Requirements: Rewrite all the material below as a Markdown table with two columns, Row and Line. Number each line in order and leave out any blank lines.
::::::::::
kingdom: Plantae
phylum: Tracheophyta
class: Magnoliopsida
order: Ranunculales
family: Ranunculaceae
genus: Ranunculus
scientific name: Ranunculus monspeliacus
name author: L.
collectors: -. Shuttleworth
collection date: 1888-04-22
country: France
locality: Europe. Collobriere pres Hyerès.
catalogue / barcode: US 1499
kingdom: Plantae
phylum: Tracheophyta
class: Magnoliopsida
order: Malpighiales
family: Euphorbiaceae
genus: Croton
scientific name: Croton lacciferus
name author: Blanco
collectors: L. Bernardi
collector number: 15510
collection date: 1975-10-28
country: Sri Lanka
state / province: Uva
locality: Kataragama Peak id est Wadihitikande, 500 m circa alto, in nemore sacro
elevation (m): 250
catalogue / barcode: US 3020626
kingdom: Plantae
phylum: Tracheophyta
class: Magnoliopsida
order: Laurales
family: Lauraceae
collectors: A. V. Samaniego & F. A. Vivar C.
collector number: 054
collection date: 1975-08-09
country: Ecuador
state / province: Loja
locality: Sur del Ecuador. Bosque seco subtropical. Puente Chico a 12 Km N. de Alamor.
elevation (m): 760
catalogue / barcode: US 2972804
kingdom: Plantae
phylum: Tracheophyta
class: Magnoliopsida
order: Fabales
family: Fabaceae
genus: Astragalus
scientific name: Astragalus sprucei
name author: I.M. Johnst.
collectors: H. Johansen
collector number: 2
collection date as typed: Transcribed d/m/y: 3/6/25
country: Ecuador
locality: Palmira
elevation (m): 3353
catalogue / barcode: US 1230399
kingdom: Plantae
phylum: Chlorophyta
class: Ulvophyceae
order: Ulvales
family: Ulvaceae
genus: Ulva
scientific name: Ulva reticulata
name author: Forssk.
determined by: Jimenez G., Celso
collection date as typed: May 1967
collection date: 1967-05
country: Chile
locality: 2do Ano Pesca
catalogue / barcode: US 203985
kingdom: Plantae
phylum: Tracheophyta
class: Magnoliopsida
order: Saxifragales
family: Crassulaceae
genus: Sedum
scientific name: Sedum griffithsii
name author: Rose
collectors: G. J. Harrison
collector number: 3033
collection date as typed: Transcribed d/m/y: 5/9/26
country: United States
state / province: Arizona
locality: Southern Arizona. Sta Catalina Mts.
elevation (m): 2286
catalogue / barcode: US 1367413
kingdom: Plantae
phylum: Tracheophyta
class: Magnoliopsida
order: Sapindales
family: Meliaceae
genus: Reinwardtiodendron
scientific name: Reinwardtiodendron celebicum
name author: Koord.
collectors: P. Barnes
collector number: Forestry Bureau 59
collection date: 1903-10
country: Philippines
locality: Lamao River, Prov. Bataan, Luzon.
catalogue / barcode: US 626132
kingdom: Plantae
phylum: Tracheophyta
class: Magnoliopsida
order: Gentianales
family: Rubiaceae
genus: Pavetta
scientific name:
::::::::::
Solution:
| Row | Line |
|---|---|
| 1 | kingdom: Plantae |
| 2 | phylum: Tracheophyta |
| 3 | class: Magnoliopsida |
| 4 | order: Ranunculales |
| 5 | family: Ranunculaceae |
| 6 | genus: Ranunculus |
| 7 | scientific name: Ranunculus monspeliacus |
| 8 | name author: L. |
| 9 | collectors: -. Shuttleworth |
| 10 | collection date: 1888-04-22 |
| 11 | country: France |
| 12 | locality: Europe. Collobriere pres Hyerès. |
| 13 | catalogue / barcode: US 1499 |
| 14 | kingdom: Plantae |
| 15 | phylum: Tracheophyta |
| 16 | class: Magnoliopsida |
| 17 | order: Malpighiales |
| 18 | family: Euphorbiaceae |
| 19 | genus: Croton |
| 20 | scientific name: Croton lacciferus |
| 21 | name author: Blanco |
| 22 | collectors: L. Bernardi |
| 23 | collector number: 15510 |
| 24 | collection date: 1975-10-28 |
| 25 | country: Sri Lanka |
| 26 | state / province: Uva |
| 27 | locality: Kataragama Peak id est Wadihitikande, 500 m circa alto, in nemore sacro |
| 28 | elevation (m): 250 |
| 29 | catalogue / barcode: US 3020626 |
| 30 | kingdom: Plantae |
| 31 | phylum: Tracheophyta |
| 32 | class: Magnoliopsida |
| 33 | order: Laurales |
| 34 | family: Lauraceae |
| 35 | collectors: A. V. Samaniego & F. A. Vivar C. |
| 36 | collector number: 054 |
| 37 | collection date: 1975-08-09 |
| 38 | country: Ecuador |
| 39 | state / province: Loja |
| 40 | locality: Sur del Ecuador. Bosque seco subtropical. Puente Chico a 12 Km N. de Alamor. |
| 41 | elevation (m): 760 |
| 42 | catalogue / barcode: US 2972804 |
| 43 | kingdom: Plantae |
| 44 | phylum: Tracheophyta |
| 45 | class: Magnoliopsida |
| 46 | order: Fabales |
| 47 | family: Fabaceae |
| 48 | genus: Astragalus |
| 49 | scientific name: Astragalus sprucei |
| 50 | name author: I.M. Johnst. |
| 51 | collectors: H. Johansen |
| 52 | collector number: 2 |
| 53 | collection date as typed: Transcribed d/m/y: 3/6/25 |
| 54 | country: Ecuador |
| 55 | locality: Palmira |
| 56 | elevation (m): 3353 |
| 57 | catalogue / barcode: US 1230399 |
| 58 | kingdom: Plantae |
| 59 | phylum: Chlorophyta |
| 60 | class: Ulvophyceae |
| 61 | order: Ulvales |
| 62 | family: Ulvaceae |
| 63 | genus: Ulva |
| 64 | scientific name: Ulva reticulata |
| 65 | name author: Forssk. |
| 66 | determined by: Jimenez G., Celso |
| 67 | collection date as typed: May 1967 |
| 68 | collection date: 1967-05 |
| 69 | country: Chile |
| 70 | locality: 2do Ano Pesca |
| 71 | catalogue / barcode: US 203985 |
| 72 | kingdom: Plantae |
| 73 | phylum: Tracheophyta |
| 74 | class: Magnoliopsida |
| 75 | order: Saxifragales |
| 76 | family: Crassulaceae |
| 77 | genus: Sedum |
| 78 | scientific name: Sedum griffithsii |
| 79 | name author: Rose |
| 80 | collectors: G. J. Harrison |
| 81 | collector number: 3033 |
| 82 | collection date as typed: Transcribed d/m/y: 5/9/26 |
| 83 | country: United States |
| 84 | state / province: Arizona |
| 85 | locality: Southern Arizona. Sta Catalina Mts. |
| 86 | elevation (m): 2286 |
| 87 | catalogue / barcode: US 1367413 |
| 88 | kingdom: Plantae |
| 89 | phylum: Tracheophyta |
| 90 | class: Magnoliopsida |
| 91 | order: Sapindales |
| 92 | family: Meliaceae |
| 93 | genus: Reinwardtiodendron |
| 94 | scientific name: Reinwardtiodendron celebicum |
| 95 | name author: Koord. |
| 96 | collectors: P. Barnes |
| 97 | collector number: Forestry Bureau 59 |
| 98 | collection date: 1903-10 |
| 99 | country: Philippines |
| 100 | locality: Lamao River, Prov. Bataan, Luzon. |
| 101 | catalogue / barcode: US 626132 |
| 102 | kingdom: Plantae |
| 103 | phylum: Tracheophyta |
| 104 | class: Magnoliopsida |
| 105 | order: Gentianales |
| 106 | family: Rubiaceae |
| 107 | genus: Pavetta |
| 108 | scientific name: |